The paper "Not All Experts are Equal: Efficient Expert Pruning and Skipping for Mixture-of-Experts LLMs" presents a novel approach to enhance the deployment efficiency of Mixture-of-Experts (MoE) LLMs. MoE LLMs have shown promise due to their ability to achieve high performance with fewer parameters compared to dense models. However, their substantial parameter sizes pose challenges for practical deployment.

Key Contributions

Expert-Level Sparsification:
- The paper introduces strategies for expert pruning and skipping, tailoring them to improve both deployment efficiency and inference speed, without compromising model performance.
- These methods are designed as post-training techniques, applicable in both task-agnostic and task-specific contexts.
Post-Training Expert Pruning:
- Unlike weight pruning methods requiring specific hardware, this approach efficiently reduces the number of active experts in an MoE model.
- The paper proposes a layer-wise enumeration method, considering the importance of experts based on reconstruction loss, allowing parameters to be pruned while maintaining competitive performance.
- For domain-specific tasks, calibration data are selected from related datasets to optimize pruning outcomes.
Dynamic Expert Skipping:
- Beyond static pruning, a dynamic method is introduced to skip certain experts during inference, optimizing on-the-fly computational demands.
- This dynamic approach complements expert pruning, contributing to a more refined and efficient deployment pipeline.

Experimental Outcomes

Performance Metrics:
- Experiments on MoE LLMs such as Mixtral 8x7B demonstrate significant reductions in memory consumption and inference speedup, especially when combining both pruning and skipping techniques.
- The pruned model with fewer experts shows a minimal performance drop (approximately 2.9 points for task-agnostic models with two experts pruned).
Generation Speed:
- The combined pruning and skipping approach achieved approximately 1.33× inference speedup over the unmodified model while running on fewer GPUs, highlighting a reduction in intercommunication overhead between GPUs.

Implications

The research indicates that focused expert pruning and dynamic skipping can lead to efficient utilization of MoE LLMs, requisite for practical application across diverse computational environments.

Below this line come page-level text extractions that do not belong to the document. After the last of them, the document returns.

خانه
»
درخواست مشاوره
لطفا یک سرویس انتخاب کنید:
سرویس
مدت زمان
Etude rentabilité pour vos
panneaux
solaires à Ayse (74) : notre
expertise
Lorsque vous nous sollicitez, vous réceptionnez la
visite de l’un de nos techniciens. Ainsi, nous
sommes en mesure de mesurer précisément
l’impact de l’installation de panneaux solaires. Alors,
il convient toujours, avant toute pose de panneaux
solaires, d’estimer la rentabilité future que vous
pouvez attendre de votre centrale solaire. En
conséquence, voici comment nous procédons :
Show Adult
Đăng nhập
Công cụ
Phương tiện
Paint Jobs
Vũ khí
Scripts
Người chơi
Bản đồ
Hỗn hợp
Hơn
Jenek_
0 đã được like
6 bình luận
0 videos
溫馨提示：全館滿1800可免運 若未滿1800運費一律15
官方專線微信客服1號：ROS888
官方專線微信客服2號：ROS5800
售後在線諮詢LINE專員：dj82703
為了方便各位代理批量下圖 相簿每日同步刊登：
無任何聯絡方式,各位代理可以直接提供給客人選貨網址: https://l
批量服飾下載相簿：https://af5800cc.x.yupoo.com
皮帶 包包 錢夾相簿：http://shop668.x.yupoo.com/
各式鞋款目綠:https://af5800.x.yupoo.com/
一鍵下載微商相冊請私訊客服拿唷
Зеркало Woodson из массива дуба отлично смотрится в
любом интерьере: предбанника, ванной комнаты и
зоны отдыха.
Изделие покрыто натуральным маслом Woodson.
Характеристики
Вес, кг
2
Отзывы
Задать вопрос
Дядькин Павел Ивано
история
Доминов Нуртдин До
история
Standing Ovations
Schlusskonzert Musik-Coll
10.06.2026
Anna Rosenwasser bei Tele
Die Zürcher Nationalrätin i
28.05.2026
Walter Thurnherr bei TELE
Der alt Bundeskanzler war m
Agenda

By addressing both task-general and task-specific pruning, the paper broadens the applicability of these models beyond typical language tasks to domain-specific computations such as mathematical reasoning.

Future Directions

The paper opens avenues for integrating expert sparsification with other model optimization techniques, such as weight pruning and quantization, potentially enhancing efficiency further across varying scales of LLM architectures.

This paper contributes substantially to the understanding and deployment of sparsely-gated neural networks, potentially informing future developments in both foundational models and task-specific implementations within AI.